═══ DATA SECTION

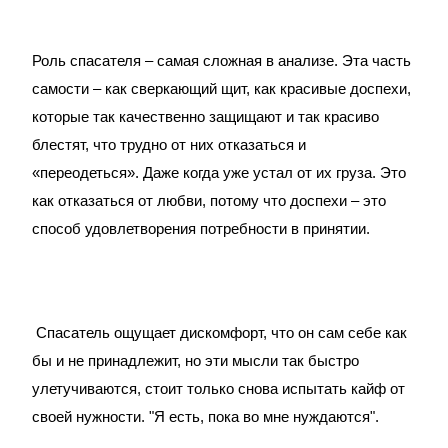
Роль спасателя – самая сложная в анализе. Эта часть
самости – как сверкающий щит, как красивые доспехи,
которые так качественно защищают и так красиво
блестят, что трудно от них отказаться и
«переодеться». Даже когда уже устал от их груза. Это
как отказаться от любви, потому что доспехи – это
способ удовлетворения потребности в принятии.
Спасатель ощущает дискомфорт, что он сам себе как
бы и не принадлежит, но эти мысли так быстро
улетучиваются, стоит только снова испытать кайф от
своей нужности. "Я есть, пока во мне нуждаются".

══════

§ TASK PROMPT
Each line of the entries that contains the word "отказаться" should be listed.

§ FINISHED TASK
блестят, что трудно от них отказаться и
как отказаться от любви, потому что доспехи – это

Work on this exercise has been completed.